Según informes oficiales, los internos lograron abrir un agujero detrás de un inodoro en una de las celdas, lo que les permitió acceder a un área de mantenimiento y, posteriormente, salir al exterior del penal. Utilizaron mantas para escalar una cerca con alambre de púas y cruzaron la Interestatal 10, según captaron las cámaras de seguridad. La fuga no fue detectada sino hasta las 8:30 a.m., durante un conteo rutinario, más de siete horas después del escape.
Las autoridades han recapturado a tres de los fugitivos: Kendall Myles, Robert Moody y Dkenan Dennis. Los siete restantes, entre ellos Derrick Groves, Corey Boyd y Jermaine Donald, son considerados altamente peligrosos y enfrentan cargos que incluyen asesinato en segundo grado y otros delitos violentos.
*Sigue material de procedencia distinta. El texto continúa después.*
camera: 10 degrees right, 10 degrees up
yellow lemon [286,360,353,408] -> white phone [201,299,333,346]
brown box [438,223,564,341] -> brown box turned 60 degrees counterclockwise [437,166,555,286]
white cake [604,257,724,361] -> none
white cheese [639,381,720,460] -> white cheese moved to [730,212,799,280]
El sheriff de la parroquia de Orleans, Susan Hutson, reconoció que la fuga pudo haber contado con la complicidad de personal del penal. Tres empleados han sido suspendidos mientras se lleva a cabo una investigación interna para determinar posibles fallas en los protocolos de seguridad y supervisión.
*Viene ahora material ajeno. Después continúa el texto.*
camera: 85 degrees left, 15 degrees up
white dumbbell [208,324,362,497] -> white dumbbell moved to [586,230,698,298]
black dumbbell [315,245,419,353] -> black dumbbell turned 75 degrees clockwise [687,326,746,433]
La ciudad de Nueva Orleans ha ofrecido una recompensa de $12,000 por información que conduzca a la captura de los reclusos restantes. Se insta a la población a no acercarse a los fugitivos y a reportar cualquier información relevante a las autoridades locales o federales.
"Estamos iniciando una investigación exhaustiva para determinar cómo ocurrió esta fuga, incluyendo la revisión de los protocolos de las instalaciones, el desempeño del personal y las medidas de seguridad física", declaró la sheriff Susan Hutson.